Problem requirements ▸
Every line that contains the word "مطالعۀ" is to be copied from the listing.

Information supplied ▸
=== Section Start ===

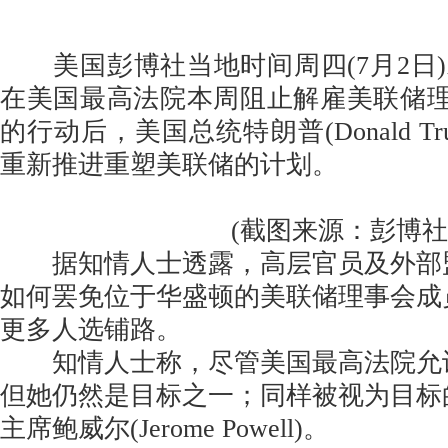
美国彭博社当地时间周四(7月2日
在美国最高法院本周阻止解雇美联储理事库克(
的行动后，美国总统特朗普(Donald T
重新推进重塑美联储的计划。
(截图来源：彭博社
据知情人士透露，高层官员及外部
如何罢免位于华盛顿的美联储理事会成
更多人选铺路。
知情人士称，尽管美国最高法院允
但她仍然是目标之一；同样被视为目标
主席鲍威尔(Jerome Powell)。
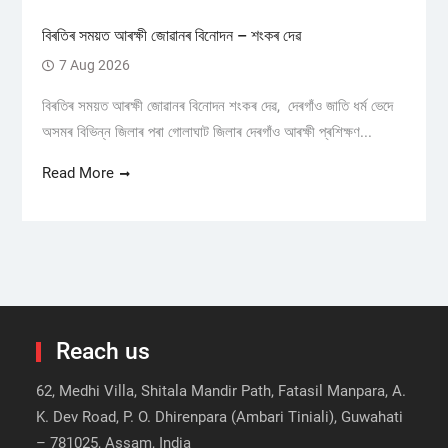
বিৰতিৰ সময়ত আৰক্ষী জোৱানৰ বিনোদন – শংকৰ দেৱ
7 Aug 2026
বিৰতিৰ সময়ত আৰক্ষী জোৱানৰ বিনোদন শংকৰ দেৱ, দেৰগাঁও জাতি ধৰ্ম ভেদে
অসমৰ বিভিন্ন জিলাৰ পৰা গোলাঘাট জিলাৰ দেৰগাঁও আৰক্ষী প্ৰশিক্ষণ...
Read More
Reach us
62, Medhi Villa, Shitala Mandir Path, Fatasil Manpara, A.
K. Dev Road, P. O. Dhirenpara (Ambari Tiniali), Guwahati
– 781025, Assam, India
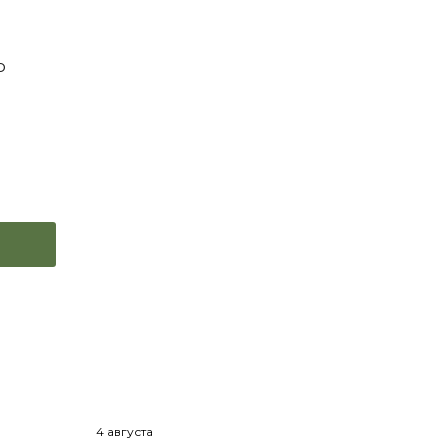
ю
4 августа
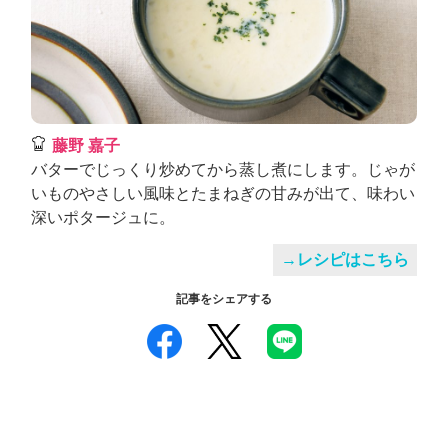
藤野 嘉子
バターでじっくり炒めてから蒸し煮にします。じゃが
いものやさしい風味とたまねぎの甘みが出て、味わい
深いポタージュに。
→レシピはこちら
記事をシェアする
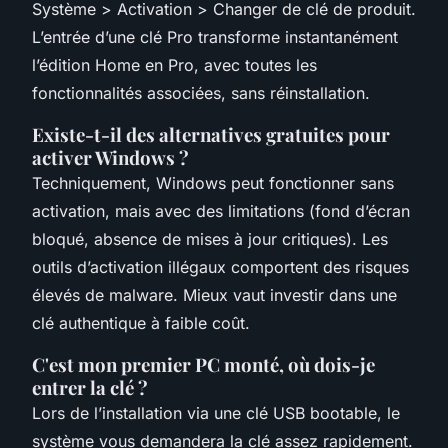
Système > Activation > Changer de clé de produit.
L’entrée d’une clé Pro transforme instantanément
l’édition Home en Pro, avec toutes les
fonctionnalités associées, sans réinstallation.
Existe-t-il des alternatives gratuites pour
activer Windows ?
Techniquement, Windows peut fonctionner sans
activation, mais avec des limitations (fond d’écran
bloqué, absence de mises à jour critiques). Les
outils d’activation illégaux comportent des risques
élevés de malware. Mieux vaut investir dans une
clé authentique à faible coût.
C'est mon premier PC monté, où dois-je
entrer la clé ?
Lors de l’installation via une clé USB bootable, le
système vous demandera la clé assez rapidement.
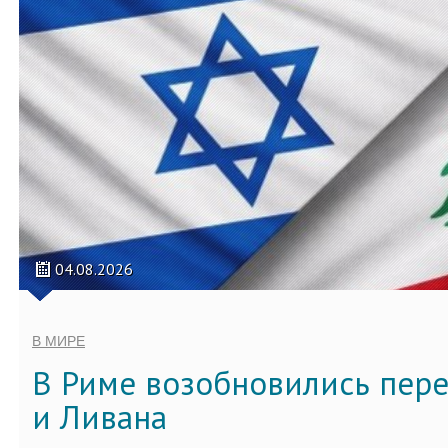
04.08.2026
В МИРЕ
В Риме возобновились пер
и Ливана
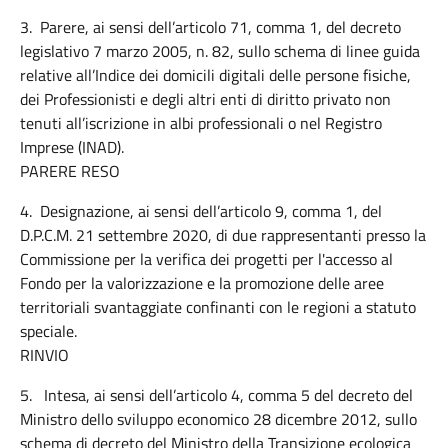
3. Parere, ai sensi dell’articolo 71, comma 1, del decreto
legislativo 7 marzo 2005, n. 82, sullo schema di linee guida
relative all’Indice dei domicili digitali delle persone fisiche,
dei Professionisti e degli altri enti di diritto privato non
tenuti all’iscrizione in albi professionali o nel Registro
Imprese (INAD).
PARERE RESO
4. Designazione, ai sensi dell’articolo 9, comma 1, del
D.P.C.M. 21 settembre 2020, di due rappresentanti presso la
Commissione per la verifica dei progetti per l'accesso al
Fondo per la valorizzazione e la promozione delle aree
territoriali svantaggiate confinanti con le regioni a statuto
speciale.
RINVIO
5. Intesa, ai sensi dell’articolo 4, comma 5 del decreto del
Ministro dello sviluppo economico 28 dicembre 2012, sullo
schema di decreto del Ministro della Transizione ecologica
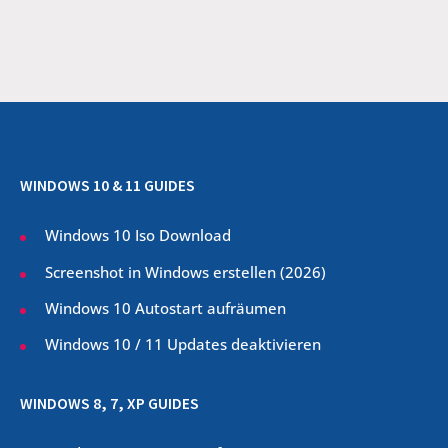
WINDOWS 10 & 11 GUIDES
Windows 10 Iso Download
Screenshot in Windows erstellen (
2026
)
Windows 10 Autostart aufräumen
Windows 10 / 11 Updates deaktivieren
WINDOWS 8, 7, XP GUIDES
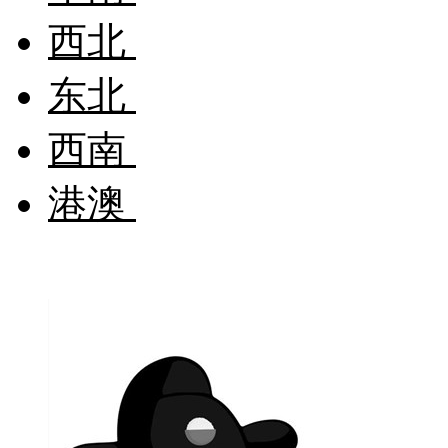
西北
东北
西南
港澳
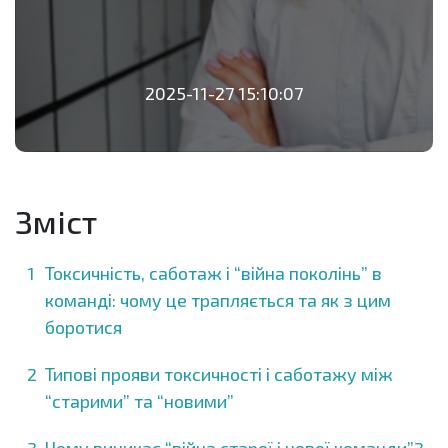
2025-11-27 15:10:07
Зміст
Токсичність, саботаж і “війна поколінь” в
команді: чому це трапляється та як з цим
боротися
Типові прояви токсичності і саботажу між
“старими” та “новими”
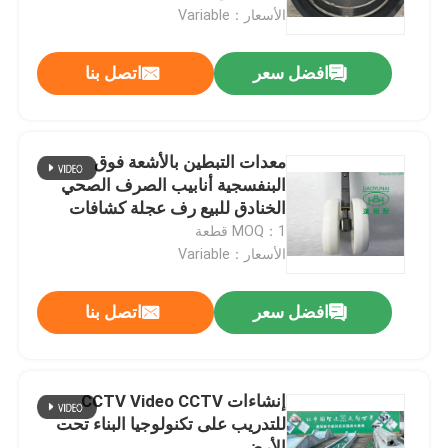
الأسعار：Variable
جولة في المعمل
افضل سعر
اتصل بنا
رقابة جودة
معدات التبطين بالأشعة فوق
اتصل بنا
البنفسجية أنابيب الصرف الصحي
الخنادق للبيع رف عجلة كشافات
MOQ：1 قطعة
أخبار
الأسعار：Variable
اطلب اقتباس
افضل سعر
اتصل بنا
معدات الأشعة فوق البنفسجية CIPP
إنشاءات CCTV Video CCTV
للتدريب على تكنولوجيا البناء تحت
الأشعة فوق البنفسجية علاجه CIPP
الأرض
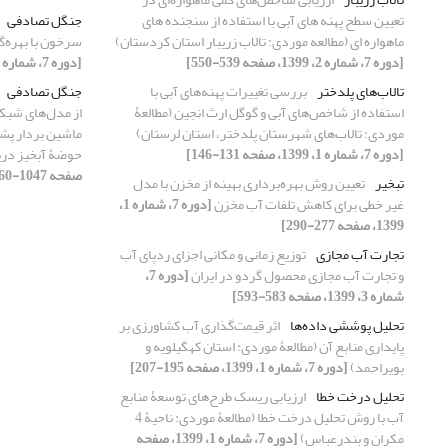
تعیین سطح پهنه های آبی با استفاده از سنجنده های
جنگل تصادفی
ماهواره ای (مطالعه موردی: تالاب زریبار استان کردستان)
سرخون با بهره‌گ
[دوره 7، شماره 2، 1399، صفحه 539-550]
[دوره 7، شماره 1، 1399، صفحه 147-163]
تالاب‌های پلدختر
بررسی تغییرات پهنه‌های آبی با
جنگل تصادفی
استفاده از شاخص‌های آبی و گوگل ارث انجین (مطالعۀ
از مدل‌های شبک
موردی: تالاب‌های شهرستان پلدختر، اﺳﺘﺎن لرستان)
ماشین بردار پشت
[دوره 7، شماره 1، 1399، صفحه 131-146]
حوضۀ آبخیز دری
صفحه 1047-1060]
تبخیر
تعیین روش بهره‌برداری بهینه از مخزن با مدل
غیر خطی برای کاهش تلفات آب مخزن
[دوره 7، شماره 1،
1399، صفحه 277-290]
تجارت آب مجازی
توزیع زمانی و مکانی اجزای ردپای آب
و تجارت آب مجازی محصول گردو در ایران
[دوره 7،
شماره 3، 1399، صفحه 583-593]
تحلیل پوششی داده‌ها
اثر قیمت‌گذاری آب کشاورزی بر
پایداری منابع آن (مطالعۀ موردی: استان کهگیلویه و
بویراحمد)
[دوره 7، شماره 1، 1399، صفحه 195-207]
تحلیل درخت خطا
ارزیابی ریسک طرح‌های توسعۀ منابع
آب با روش تحلیل درخت خطا (مطالعۀ موردی: ناحیۀ 4
مکران و بندرعباس)
[دوره 7، شماره 1، 1399، صفحه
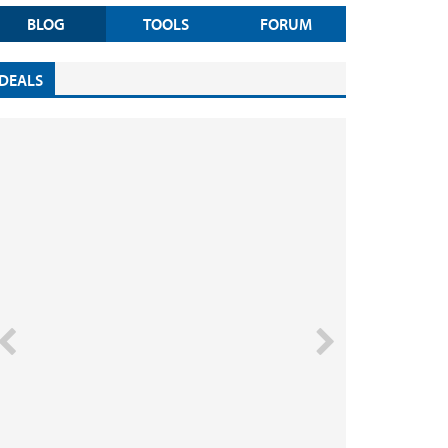
BLOG
TOOLS
FORUM
DEALS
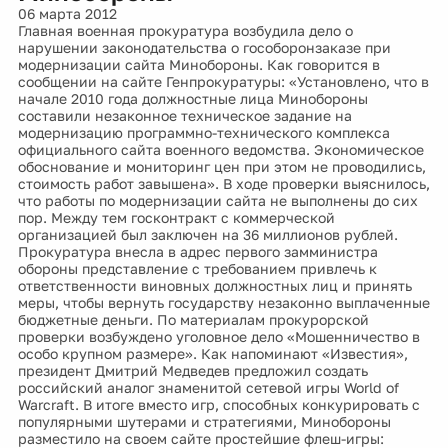
06 марта 2012
Главная военная прокуратура возбудила дело о
нарушении законодательства о гособоронзаказе при
модернизации сайта Минобороны. Как говорится в
сообщении на сайте Генпрокуратуры: «Установлено, что в
начале 2010 года должностные лица Минобороны
составили незаконное техническое задание на
модернизацию программно-технического комплекса
официального сайта военного ведомства. Экономическое
обоснование и мониторинг цен при этом не проводились,
стоимость работ завышена». В ходе проверки выяснилось,
что работы по модернизации сайта не выполнены до сих
пор. Между тем госконтракт с коммерческой
организацией был заключен на 36 миллионов рублей.
Прокуратура внесла в адрес первого замминистра
обороны представление с требованием привлечь к
ответственности виновных должностных лиц и принять
меры, чтобы вернуть государству незаконно выплаченные
бюджетные деньги. По материалам прокурорской
проверки возбуждено уголовное дело «Мошенничество в
особо крупном размере». Как напоминают «Известия»,
президент Дмитрий Медведев предложил создать
российский аналог знаменитой сетевой игры World of
Warcraft. В итоге вместо игр, способных конкурировать с
популярными шутерами и стратегиями, Минобороны
разместило на своем сайте простейшие флеш-игры:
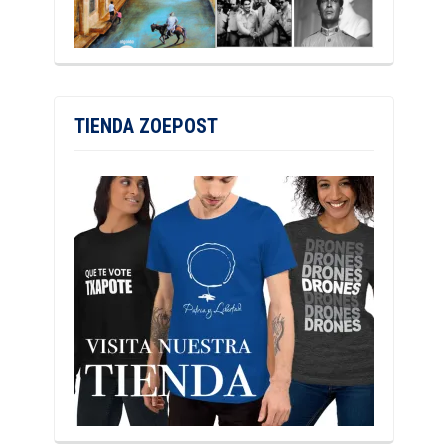
TIENDA ZOEPOST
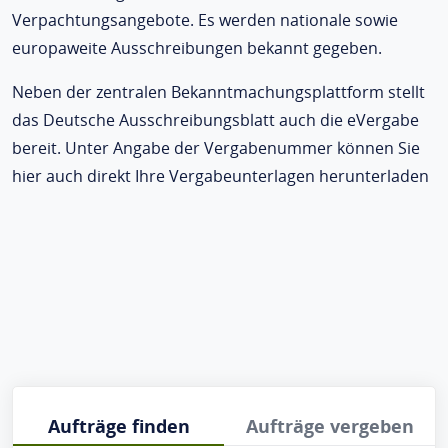
Verpachtungsangebote. Es werden nationale sowie
europaweite Ausschreibungen bekannt gegeben.
Neben der zentralen Bekanntmachungsplattform stellt
das Deutsche Ausschreibungsblatt auch die eVergabe
bereit. Unter Angabe der Vergabenummer können Sie
hier auch direkt Ihre Vergabeunterlagen herunterladen
Aufträge finden
Aufträge vergeben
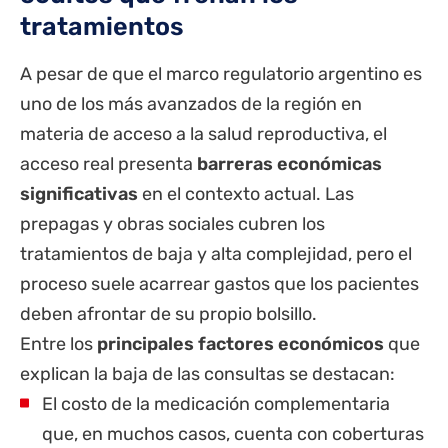
tratamientos
A pesar de que el marco regulatorio argentino es
uno de los más avanzados de la región en
materia de acceso a la salud reproductiva, el
acceso real presenta
barreras económicas
significativas
en el contexto actual. Las
prepagas y obras sociales cubren los
tratamientos de baja y alta complejidad, pero el
proceso suele acarrear gastos que los pacientes
deben afrontar de su propio bolsillo.
Entre los
principales factores económicos
que
explican la baja de las consultas se destacan:
El costo de la medicación complementaria
que, en muchos casos, cuenta con coberturas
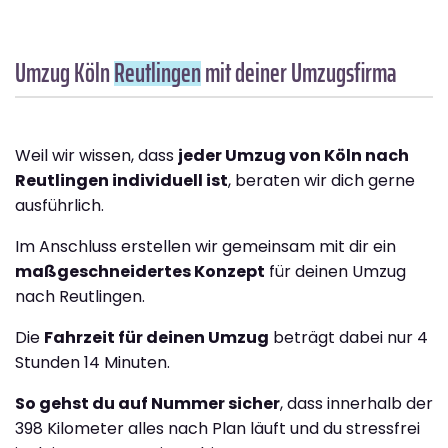
Umzug Köln
Reutlingen
mit deiner Umzugsfirma
Weil wir wissen, dass
jeder Umzug von Köln nach
Reutlingen individuell ist
, beraten wir dich gerne
ausführlich.
Im Anschluss erstellen wir gemeinsam mit dir ein
maßgeschneidertes Konzept
für deinen Umzug
nach Reutlingen.
Die
Fahrzeit für deinen Umzug
beträgt dabei nur 4
Stunden 14 Minuten.
So gehst du auf Nummer sicher
, dass innerhalb der
398 Kilometer alles nach Plan läuft und du stressfrei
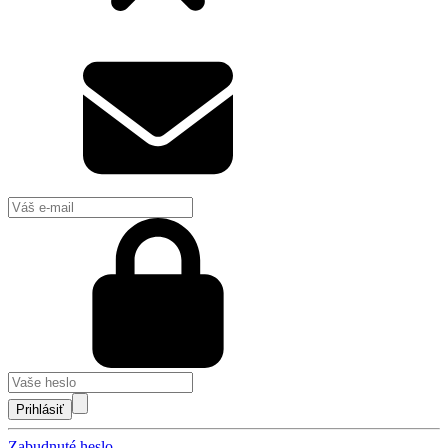
Prihlásiť
Zabudnuté heslo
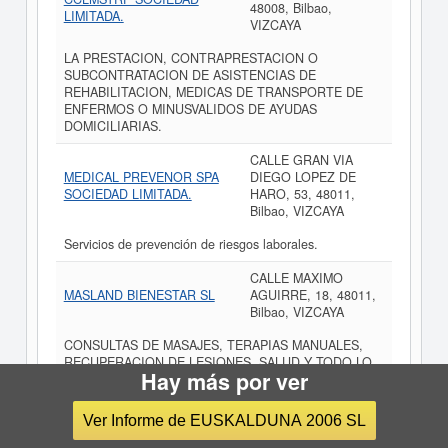
48008, Bilbao,
LIMITADA.
VIZCAYA
LA PRESTACION, CONTRAPRESTACION O
SUBCONTRATACION DE ASISTENCIAS DE
REHABILITACION, MEDICAS DE TRANSPORTE DE
ENFERMOS O MINUSVALIDOS DE AYUDAS
DOMICILIARIAS.
CALLE GRAN VIA
MEDICAL PREVENOR SPA
DIEGO LOPEZ DE
SOCIEDAD LIMITADA.
HARO, 53, 48011,
Bilbao, VIZCAYA
Servicios de prevención de riesgos laborales.
CALLE MAXIMO
MASLAND BIENESTAR SL
AGUIRRE, 18, 48011,
Bilbao, VIZCAYA
CONSULTAS DE MASAJES, TERAPIAS MANUALES,
RECUPERACION DE LESIONES, SALUD Y TODO LO
Hay más por ver
RELACIONADO CON EL BIENESTAR Y CUIDADO DEL
CUERPO
Ver Informe de EUSKALDUNA 2006 SL
VILLATE NAVARRO JOSE
ALAMEDA
IGNACIO 000475805C
MAZARREDO, 37,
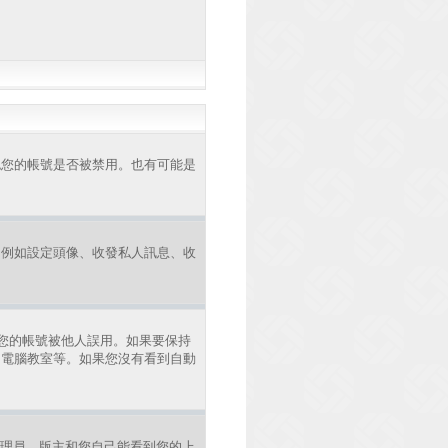
認您的帳號是否被禁用。也有可能是
，例如設定頭像、收發私人訊息、收
您的帳號被他人誤用。如果要保持
、電腦教室等。如果您沒有看到自動
理員、版主和您自己能看到您的上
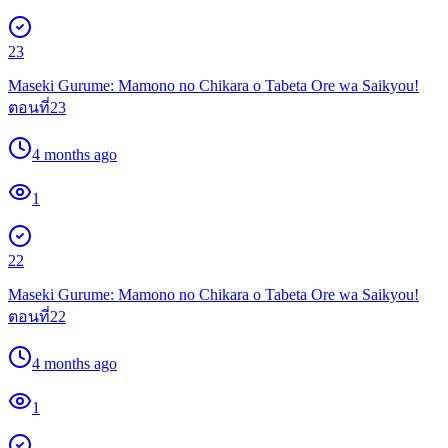
23
Maseki Gurume: Mamono no Chikara o Tabeta Ore wa Saikyou!
ตอนที่23
4 months ago
1
22
Maseki Gurume: Mamono no Chikara o Tabeta Ore wa Saikyou!
ตอนที่22
4 months ago
1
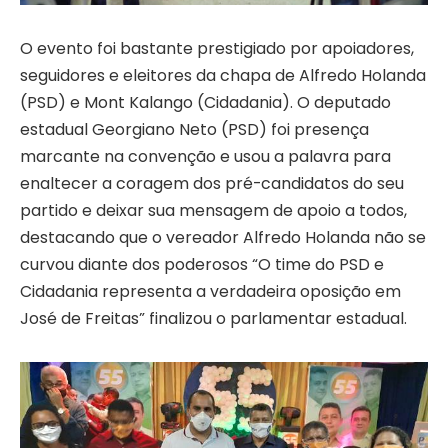
O evento foi bastante prestigiado por apoiadores,
seguidores e eleitores da chapa de Alfredo Holanda
(PSD) e Mont Kalango (Cidadania). O deputado
estadual Georgiano Neto (PSD) foi presença
marcante na convenção e usou a palavra para
enaltecer a coragem dos pré-candidatos do seu
partido e deixar sua mensagem de apoio a todos,
destacando que o vereador Alfredo Holanda não se
curvou diante dos poderosos “O time do PSD e
Cidadania representa a verdadeira oposição em
José de Freitas” finalizou o parlamentar estadual.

=== Section End ===

Task answer ▸
استفاده از شاخص‌های آبی و گوگل ارث انجین (مطالعۀ
پایداری منابع آن (مطالعۀ موردی: استان کهگیلویه و
آب با روش تحلیل درخت خطا (مطالعۀ موردی: ناحیۀ 4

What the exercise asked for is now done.